### [Tarefa curta 1]
Reproduza exatamente as linhas da listagem, começando na linha que contém "scientific name: Cyperus squarrosus" e terminando na que contém "catalogue / barcode: US 2384180", incluindo as duas.

### [Texto citado]
Linguagem, cultura e conhecimento histórico: ideias, movimentos, obras e autores | Diogo Roiz da Silva

Diogo da Silva Roiz é mestre em História pela Unesp de Franca- SP e Doutor em História pela Universidade Federal do Paraná e tem se dedicado à produção de textos na área de Teoria da História e Historiografia, autor de diversos artigos e livros na área. Na obra intitulada “Linguagem, cultura e conhecimento histórico: ideias, movimentos, obras e autores”, Diogo Roiz nos apresenta seis capítulos, divididos em duas partes. Na primeira delas, intitulada “História e Literatura”, destaca os debates teóricos em torno de tal questão, sobretudo no que tange ao período pós-1960, posteriormente à denominada “virada linguística”, mostrando como os historiadores procuraram responder às críticas efetuadas pelas obras de Friedrich Nietzsche, Hayden White, entre outros. Na segunda parte da obra, “Literatura e História”, Roiz exibe algumas possibilidades de empreender um estudo utilizando fontes literárias, mostrando o quanto elas podem ser prósperas para a pesquisa histórica.

O que é instigante no trabalho é o fato de o autor fazer alguns importantes questionamentos, tais como, “De que maneira os historiadores se posicionaram, quando, a partir dos anos 1960, se tornou mais corriqueira a evidência de uma relação ambígua no campo dos estudos históricos, ao ser situado entre a ‘ciência histórica’ e a ‘arte narrativa’?”, ou então, “como as fontes literárias podem ser utilizadas na pesquisa histórica?” (ROIZ, 2012, p. 13).

### [Material para processar]
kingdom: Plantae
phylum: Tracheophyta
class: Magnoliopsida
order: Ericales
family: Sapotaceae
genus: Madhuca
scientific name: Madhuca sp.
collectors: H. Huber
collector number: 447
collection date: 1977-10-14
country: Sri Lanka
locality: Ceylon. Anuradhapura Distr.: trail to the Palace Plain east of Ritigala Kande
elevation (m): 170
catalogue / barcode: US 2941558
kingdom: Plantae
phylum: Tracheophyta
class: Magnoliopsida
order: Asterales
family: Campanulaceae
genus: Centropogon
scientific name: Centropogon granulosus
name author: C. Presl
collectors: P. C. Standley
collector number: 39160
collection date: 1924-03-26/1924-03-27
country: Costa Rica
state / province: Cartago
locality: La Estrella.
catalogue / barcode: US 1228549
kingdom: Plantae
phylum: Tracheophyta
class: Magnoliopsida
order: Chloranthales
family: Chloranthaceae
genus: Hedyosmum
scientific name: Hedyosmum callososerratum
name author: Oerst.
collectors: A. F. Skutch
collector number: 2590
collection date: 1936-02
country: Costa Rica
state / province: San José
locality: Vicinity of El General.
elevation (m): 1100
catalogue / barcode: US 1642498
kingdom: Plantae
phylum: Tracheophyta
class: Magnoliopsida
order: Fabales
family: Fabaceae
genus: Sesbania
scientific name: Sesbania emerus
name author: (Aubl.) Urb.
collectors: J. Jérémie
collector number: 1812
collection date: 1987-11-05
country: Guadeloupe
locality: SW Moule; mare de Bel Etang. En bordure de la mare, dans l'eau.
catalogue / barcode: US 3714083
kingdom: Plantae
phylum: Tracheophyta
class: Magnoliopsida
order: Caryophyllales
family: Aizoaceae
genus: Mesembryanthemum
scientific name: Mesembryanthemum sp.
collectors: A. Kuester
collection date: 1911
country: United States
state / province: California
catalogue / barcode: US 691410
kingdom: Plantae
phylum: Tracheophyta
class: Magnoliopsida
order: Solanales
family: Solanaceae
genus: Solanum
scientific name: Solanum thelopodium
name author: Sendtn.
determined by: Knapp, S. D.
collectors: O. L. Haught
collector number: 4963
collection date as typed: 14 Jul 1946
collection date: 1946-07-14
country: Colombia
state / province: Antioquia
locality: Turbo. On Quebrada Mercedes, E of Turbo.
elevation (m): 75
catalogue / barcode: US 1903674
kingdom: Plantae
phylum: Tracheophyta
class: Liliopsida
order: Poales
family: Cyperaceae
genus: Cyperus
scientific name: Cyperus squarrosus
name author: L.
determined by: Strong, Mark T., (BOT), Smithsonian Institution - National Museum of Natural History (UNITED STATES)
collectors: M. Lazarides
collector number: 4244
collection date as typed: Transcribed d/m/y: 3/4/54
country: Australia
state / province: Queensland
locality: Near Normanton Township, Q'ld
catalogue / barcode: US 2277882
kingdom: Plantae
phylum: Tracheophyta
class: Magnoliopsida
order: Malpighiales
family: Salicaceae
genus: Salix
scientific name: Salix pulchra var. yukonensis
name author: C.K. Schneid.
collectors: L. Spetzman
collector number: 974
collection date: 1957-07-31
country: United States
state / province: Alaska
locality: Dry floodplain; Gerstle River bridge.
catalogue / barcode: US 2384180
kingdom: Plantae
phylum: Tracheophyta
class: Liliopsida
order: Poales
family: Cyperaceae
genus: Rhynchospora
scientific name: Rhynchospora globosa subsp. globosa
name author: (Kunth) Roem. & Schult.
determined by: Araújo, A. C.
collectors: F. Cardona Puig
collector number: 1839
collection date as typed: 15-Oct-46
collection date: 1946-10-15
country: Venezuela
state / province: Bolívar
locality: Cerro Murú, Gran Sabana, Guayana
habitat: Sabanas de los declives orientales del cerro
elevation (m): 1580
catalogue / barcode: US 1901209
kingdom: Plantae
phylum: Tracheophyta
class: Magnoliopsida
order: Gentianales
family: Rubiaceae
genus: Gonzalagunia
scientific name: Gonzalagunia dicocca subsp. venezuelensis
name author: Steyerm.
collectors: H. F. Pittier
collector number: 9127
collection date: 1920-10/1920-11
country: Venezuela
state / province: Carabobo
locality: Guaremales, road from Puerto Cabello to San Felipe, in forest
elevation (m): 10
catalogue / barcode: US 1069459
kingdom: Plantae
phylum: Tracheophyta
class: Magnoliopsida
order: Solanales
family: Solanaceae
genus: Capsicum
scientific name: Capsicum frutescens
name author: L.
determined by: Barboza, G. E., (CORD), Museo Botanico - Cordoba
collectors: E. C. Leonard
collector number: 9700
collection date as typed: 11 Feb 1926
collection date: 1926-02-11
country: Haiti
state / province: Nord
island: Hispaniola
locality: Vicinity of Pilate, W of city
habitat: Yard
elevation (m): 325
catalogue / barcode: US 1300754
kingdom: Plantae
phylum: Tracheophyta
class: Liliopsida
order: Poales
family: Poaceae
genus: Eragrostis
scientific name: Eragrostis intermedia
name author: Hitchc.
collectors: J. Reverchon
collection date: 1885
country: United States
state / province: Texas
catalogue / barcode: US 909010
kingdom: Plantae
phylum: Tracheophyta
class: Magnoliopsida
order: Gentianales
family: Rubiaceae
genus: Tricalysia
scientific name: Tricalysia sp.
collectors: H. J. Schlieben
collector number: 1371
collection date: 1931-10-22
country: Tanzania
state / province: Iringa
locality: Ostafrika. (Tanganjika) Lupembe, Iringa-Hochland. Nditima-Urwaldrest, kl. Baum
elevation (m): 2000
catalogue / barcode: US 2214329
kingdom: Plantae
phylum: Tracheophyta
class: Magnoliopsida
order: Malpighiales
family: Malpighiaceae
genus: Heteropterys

### [Tarefa curta 2]
Transcreva sem alterações o trecho da resenha do livro, começando em "O que é instigante" e terminando em "2012, p. 13).".

### [Resposta final 1]
scientific name: Cyperus squarrosus
name author: L.
determined by: Strong, Mark T., (BOT), Smithsonian Institution - National Museum of Natural History (UNITED STATES)
collectors: M. Lazarides
collector number: 4244
collection date as typed: Transcribed d/m/y: 3/4/54
country: Australia
state / province: Queensland
locality: Near Normanton Township, Q'ld
catalogue / barcode: US 2277882
kingdom: Plantae
phylum: Tracheophyta
class: Magnoliopsida
order: Malpighiales
family: Salicaceae
genus: Salix
scientific name: Salix pulchra var. yukonensis
name author: C.K. Schneid.
collectors: L. Spetzman
collector number: 974
collection date: 1957-07-31
country: United States
state / province: Alaska
locality: Dry floodplain; Gerstle River bridge.
catalogue / barcode: US 2384180

### [Resposta final 2]
O que é instigante no trabalho é o fato de o autor fazer alguns importantes questionamentos, tais como, “De que maneira os historiadores se posicionaram, quando, a partir dos anos 1960, se tornou mais corriqueira a evidência de uma relação ambígua no campo dos estudos históricos, ao ser situado entre a ‘ciência histórica’ e a ‘arte narrativa’?”, ou então, “como as fontes literárias podem ser utilizadas na pesquisa histórica?” (ROIZ, 2012, p. 13).